Я замолчал, и тогда начал говорить князь Индостанский.
— Я с величайшим удовольствием подпишусь обеими руками под каждым из всех сказанных тобою слов, и однако же я настаиваю на том, что возможно и истинное творчество в сотрудничестве.
Я с любопытством смотрел на него: зная его самобытный образ мыслей, я с нетерпением и удовольствием ожидал от него какого-нибудь нового, замечательного парадокса.
— Каким образом? — сказал я, вызывая его на объяснение.
— Я того мнения, — ответил князь Индостанский: что всякое истинно-художественное произведение не есть произвольный вымысел художника, хотя бы и очень разумно и последовательно составленный. Я того мнения, что каждое истинно-художественное произведение есть только снимок с действительной, реальной, самостоятельно, вне воображения художника существующей идеи. А если так, то почему бы два различные художника не могли увидеть и описать одну и ту же идею, как два различных зоолога могут изучить и описать одно и то же животное?
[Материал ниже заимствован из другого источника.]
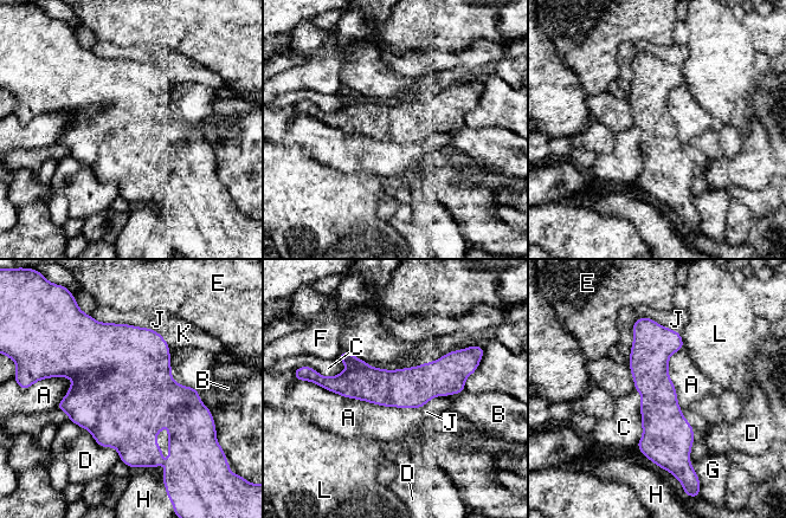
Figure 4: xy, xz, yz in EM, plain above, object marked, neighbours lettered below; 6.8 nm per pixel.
width_nm=280 act=skip each=A:other,B:other,C:other,D:other,E:other,F:other,G:other,H:other,J:other,K:other,L:other runs_along=4:(648, 322), (667, 463) found='continuous, no second neuron'

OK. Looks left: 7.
why='sharp bend' act=show view=3d um=2 at=(2315, 1560, 395)

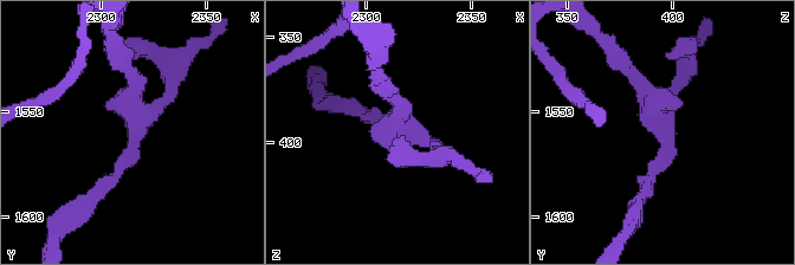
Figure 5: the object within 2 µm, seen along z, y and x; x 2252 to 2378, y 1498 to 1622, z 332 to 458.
why='now the EM' act=show view=em slice=planes show=letters at=(2315, 1559, 398)

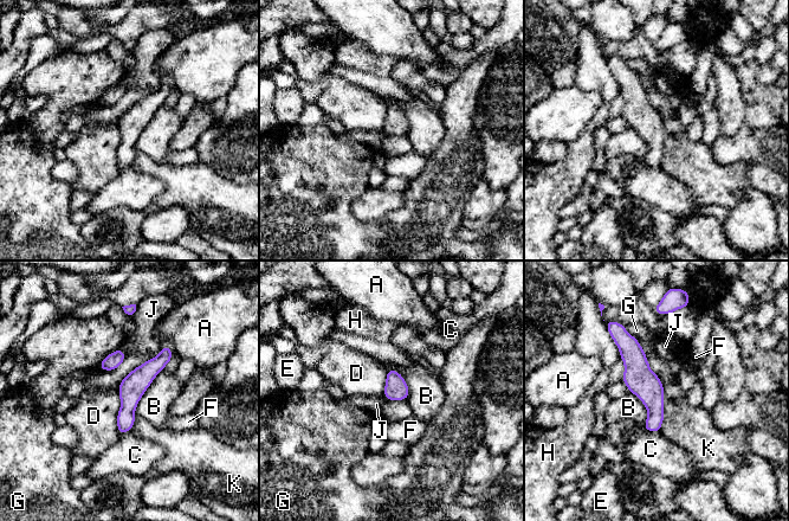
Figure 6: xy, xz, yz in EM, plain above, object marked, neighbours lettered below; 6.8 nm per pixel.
width_nm=160 act=skip each=A:other,B:other,C:other,D:other,E:other,F:other,G:other,H:other,J:other,K:other runs_along=6:(620, 333), (651, 392), (655, 429) found='continuous, no second neuron'

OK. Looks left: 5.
why='thick turns thin' act=show view=em slice=yz step=4 show=letters at=(1960, 2045, 380)

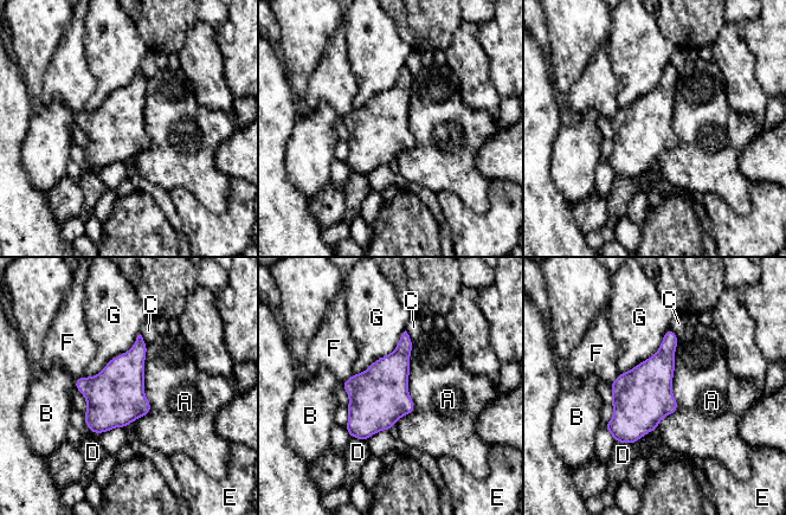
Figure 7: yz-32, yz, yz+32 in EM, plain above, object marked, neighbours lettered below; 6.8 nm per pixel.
width_nm=400 act=skip each=A:other,B:other,C:other,D:other,E:other,F:other,G:other border=7:(678, 340), (677, 409), (655, 430) found='continuous, no second neuron'

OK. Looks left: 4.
act=finish edits=none rest=unchecked

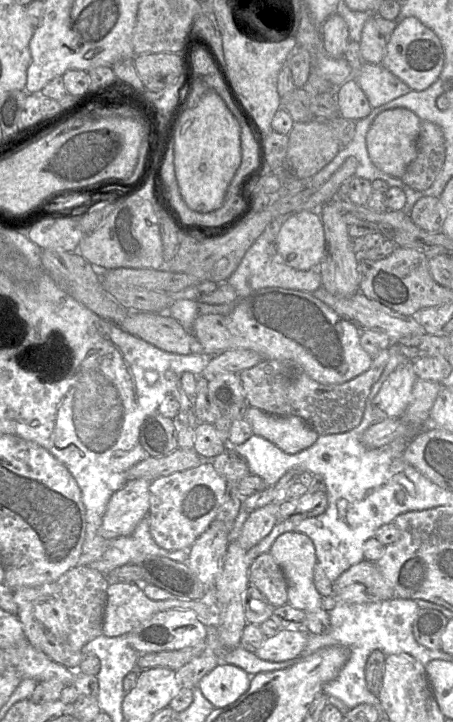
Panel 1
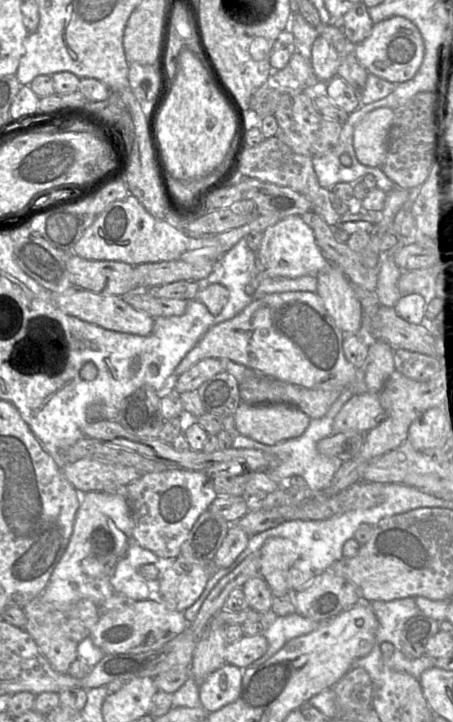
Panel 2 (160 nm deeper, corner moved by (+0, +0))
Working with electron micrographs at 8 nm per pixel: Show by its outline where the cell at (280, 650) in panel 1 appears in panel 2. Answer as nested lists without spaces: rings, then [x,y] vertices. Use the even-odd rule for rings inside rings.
[[[263,634],[247,636],[228,643],[225,649],[225,661],[240,669],[245,669],[262,657],[267,651],[268,643]]]

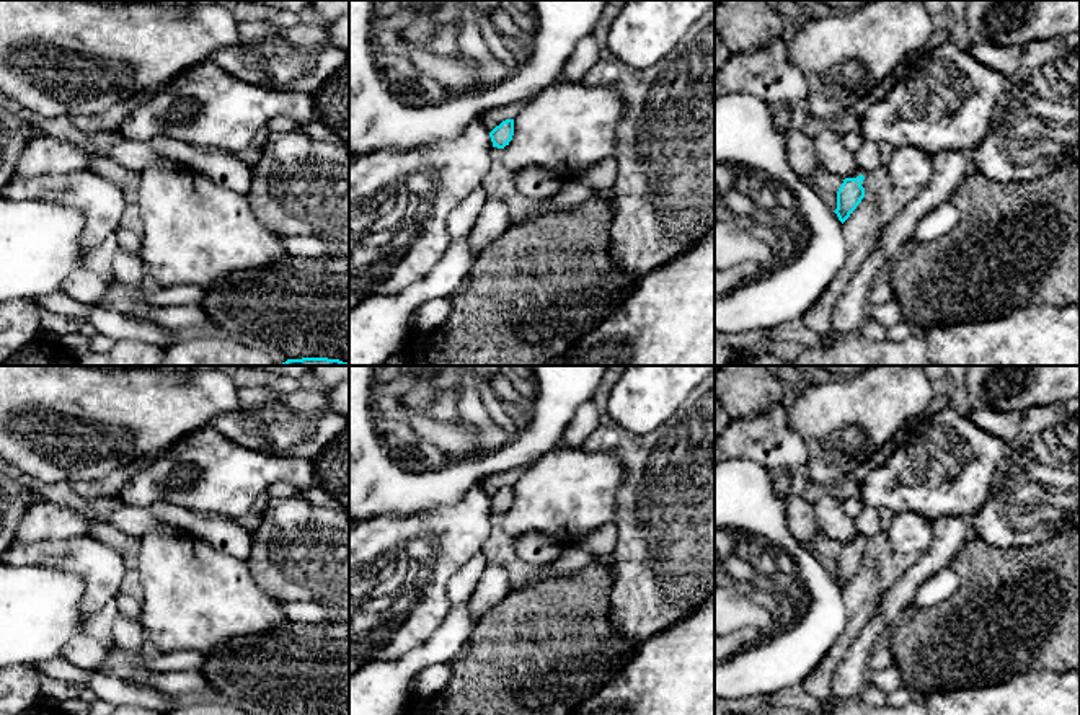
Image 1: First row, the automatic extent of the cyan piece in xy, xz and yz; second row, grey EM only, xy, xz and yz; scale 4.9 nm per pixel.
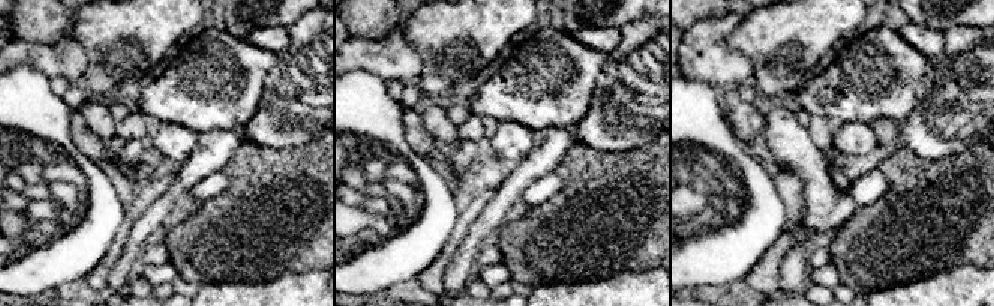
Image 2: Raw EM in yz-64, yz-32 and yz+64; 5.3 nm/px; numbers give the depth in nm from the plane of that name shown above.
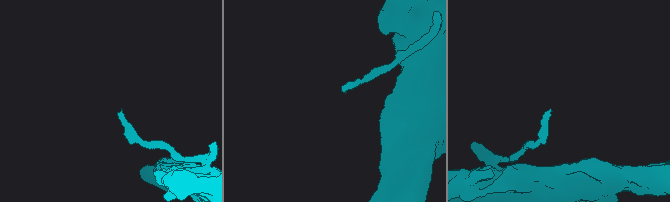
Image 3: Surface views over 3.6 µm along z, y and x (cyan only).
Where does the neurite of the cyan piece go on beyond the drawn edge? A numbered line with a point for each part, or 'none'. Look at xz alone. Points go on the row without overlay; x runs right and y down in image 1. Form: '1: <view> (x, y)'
none

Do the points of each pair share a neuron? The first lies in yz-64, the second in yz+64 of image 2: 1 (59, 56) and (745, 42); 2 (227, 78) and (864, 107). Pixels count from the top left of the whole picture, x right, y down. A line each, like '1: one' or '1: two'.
1: two
2: one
Я невольно задумался, размышляя так: «Этот парадокс, — есть ли он самый крайний материализм или самый крайний идеализм? С одной стороны, идее, несомненно, есть нечто абсолютно духовное, но с другой стороны, она существует, по этому взгляду, независимо, как вещь, res[1], и потому реальна и может быть изучаема, как, например, — действительное животное. Конечно, крайние противоположности стоят часто ближе друг к другу, чем мы это думаем обыкновенно, — противоположности сходятся. Притом, абсолютная победа идеализма над материализмом — не состоит ли именно в полном признании всего положительного содержания материализма, во всем его объеме, то есть, в признании всех его законных требований, причем и обнаружится его ограниченность и произойдет переход в противоположное…».
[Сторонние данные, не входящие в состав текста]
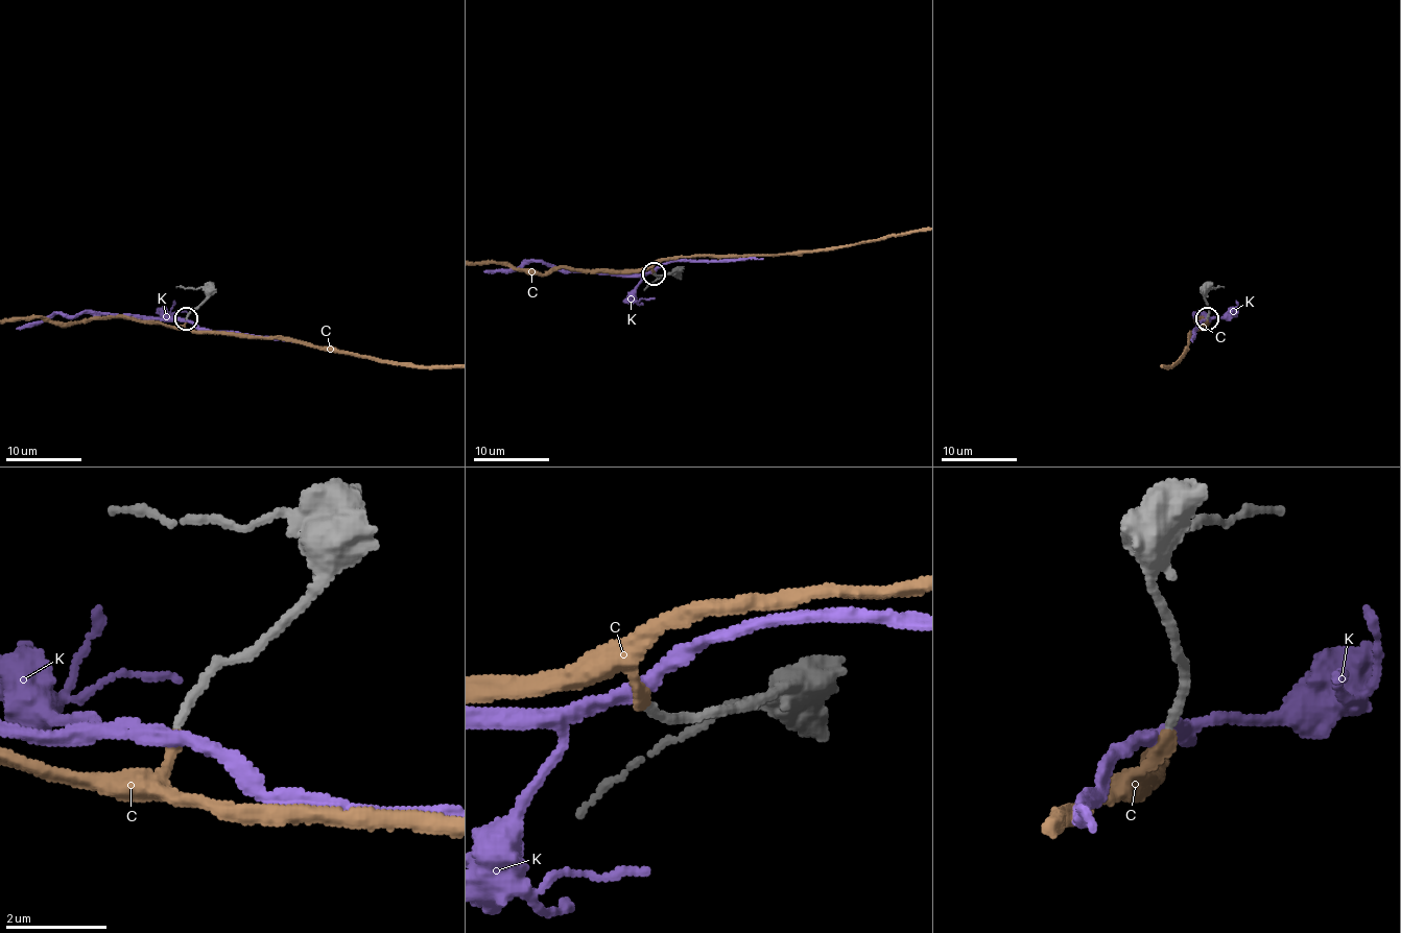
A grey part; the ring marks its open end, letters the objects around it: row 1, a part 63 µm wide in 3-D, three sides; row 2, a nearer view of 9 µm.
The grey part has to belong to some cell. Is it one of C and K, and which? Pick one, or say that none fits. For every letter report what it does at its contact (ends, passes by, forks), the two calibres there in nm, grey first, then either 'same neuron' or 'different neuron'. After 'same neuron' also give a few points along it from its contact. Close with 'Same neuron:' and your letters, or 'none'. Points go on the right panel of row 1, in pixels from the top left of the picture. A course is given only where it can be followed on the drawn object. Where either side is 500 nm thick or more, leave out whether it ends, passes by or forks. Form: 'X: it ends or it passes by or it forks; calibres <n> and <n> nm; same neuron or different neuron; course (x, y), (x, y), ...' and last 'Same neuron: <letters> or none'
C: it ends; calibres 160 and 260 nm; different neuron
K: it passes by; calibres 160 and 280 nm; same neuron; course (1206, 318), (1206, 313), (1194, 317), (1196, 313), (1203, 317), (1206, 328)
Same neuron: K

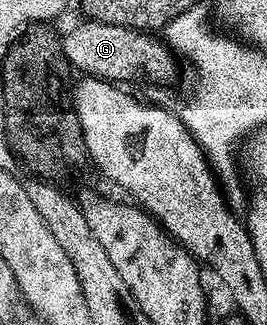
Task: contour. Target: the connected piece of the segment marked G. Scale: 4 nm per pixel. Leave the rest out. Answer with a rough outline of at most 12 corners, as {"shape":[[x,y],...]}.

— Укажи мне, однако, хотя один пример такого истинного сотрудничества, — сказал я вслух.
— Таких примеров много, — ответил князь Индостанский, защищая свою мысль. — Но, по странному совпадению, которого я не могу считать случайным, разговор этот зашел как раз для меня кстати. Дело в том, что я принес с собою написанное мною окончание известного отрывка повести Лермонтова, — отрывка, начинающегося словами: «У графини В… был музыкальный вечер» — и прерывающегося на словах: «Он решился». Я утверждаю, что я видел — внутренним чувством — ту же действительную идею, на которую смотрел и Лермонтов, когда писал свой отрывок. Если ты расположен удалить мне не более получаса своего внимания, то я прочту тебе сейчас свое окончание, а ты потом скажешь мне о нем свое мнение. Ты заметишь, конечно, что окончание это писано не Лермонтовым, — как это и естественно…
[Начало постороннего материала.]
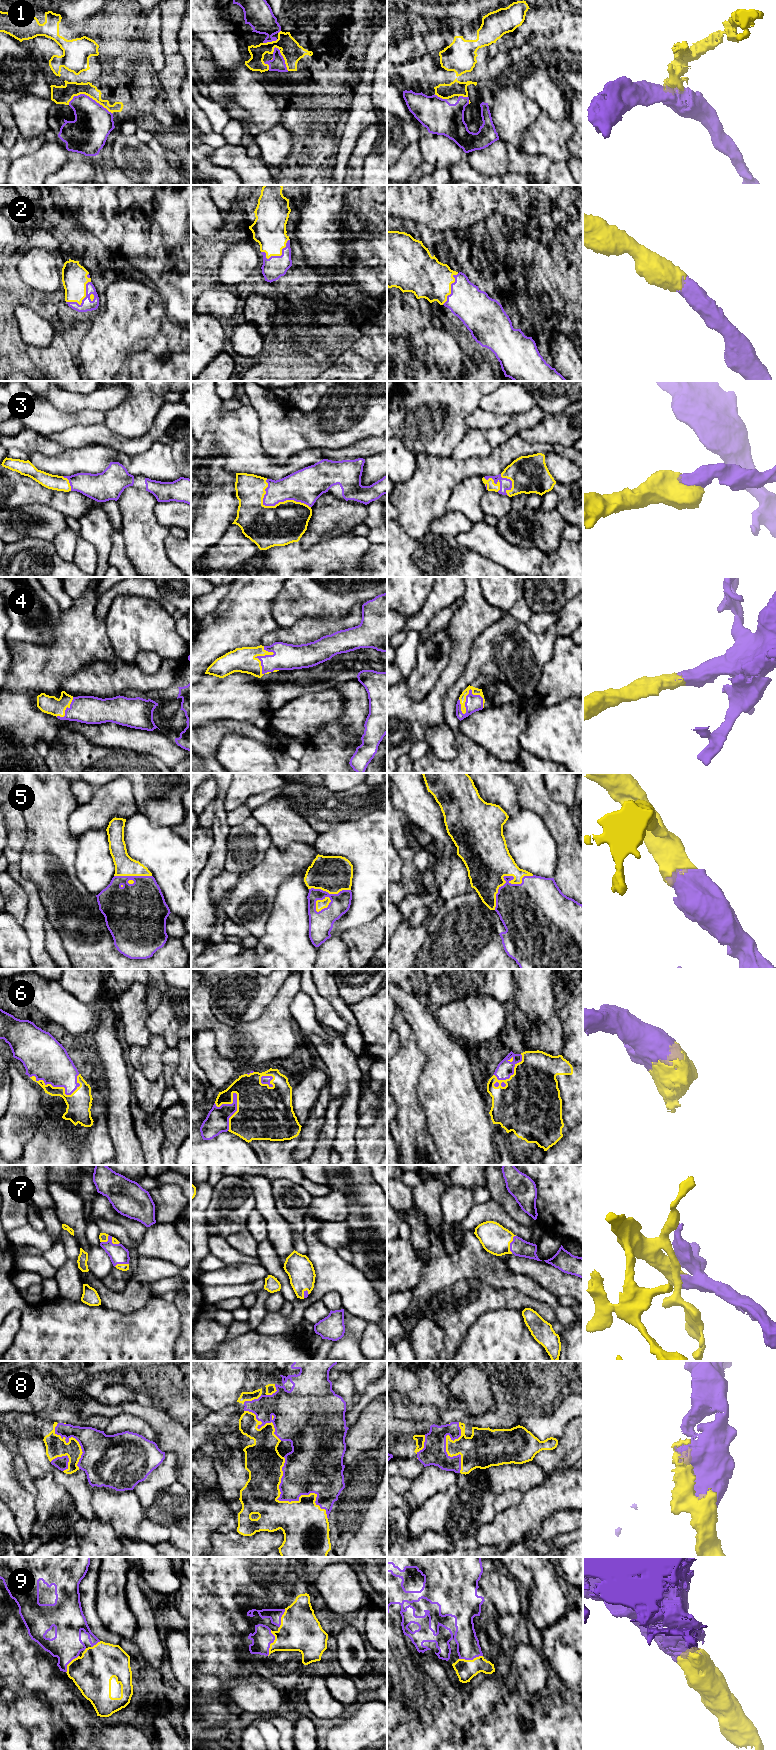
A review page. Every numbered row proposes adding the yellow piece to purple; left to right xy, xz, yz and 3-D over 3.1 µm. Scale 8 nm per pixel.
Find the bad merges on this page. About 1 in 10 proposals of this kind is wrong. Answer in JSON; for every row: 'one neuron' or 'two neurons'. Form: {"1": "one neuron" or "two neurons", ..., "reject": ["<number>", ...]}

При этих словах князь Индостанский добродушно усмехнулся.
— Различие это должно отнести на счет особенностей авторов. Но что и Лермонтов, и я — описываем один и тот же реальный факт, в этом, я уверен, ты не усомнишься…
— Ты заинтересовываешь меня в высшей степени, — сказал я.
— В таком случае, — отвечал князь Индостанский, — я попрошу у тебя сочинения Лермонтова: необходимо возобновить этот отрывок в твоей памяти…
Я принес книгу, князь Индостанский нашел отрывок, придвинул к себе лампу и начал читать. Прочтя последние слова отрывка: «Он решился» — князь Индостанский вынул из бокового кармана своего пиджака рукопись и начал читать то, что помещено после этого предисловия…
Я прослушал весь рассказ от слова до слова, совершенно поддавшись его обаянию. Несмотря на необузданную призрачность и как бы безумие рассказа, я чувствовал, что в нем заключается такая правда, которая, раз только коснувшись души, уже никогда не может забыться….
Разговор не клеился. Я чувствовал как бы какую-то эстетическую полноту в душе, — полноту, при которой не хочется говорить. И замечательно, что я уже не вспоминал больше того повода, по которому был прочитан этот рассказ: я думал о самом рассказе.
— Ты должен издать этот рассказ, — сказал я наконец, после долгого молчания.
— Ни в каком случае, — отвечал спокойно и твердо князь Индостанский.
— Отчего?
— Оставим этот разговор.
Вскоре после этого вечера князь Индостанский уехал за границу, и я уже никогда не видал его больше с тех пор, потому что он, немного времени спустя, погиб ужасною смертью: во время переезда из Марселя в Аячио, он, в припадке безумия, бросился за борт парохода в море и утонул.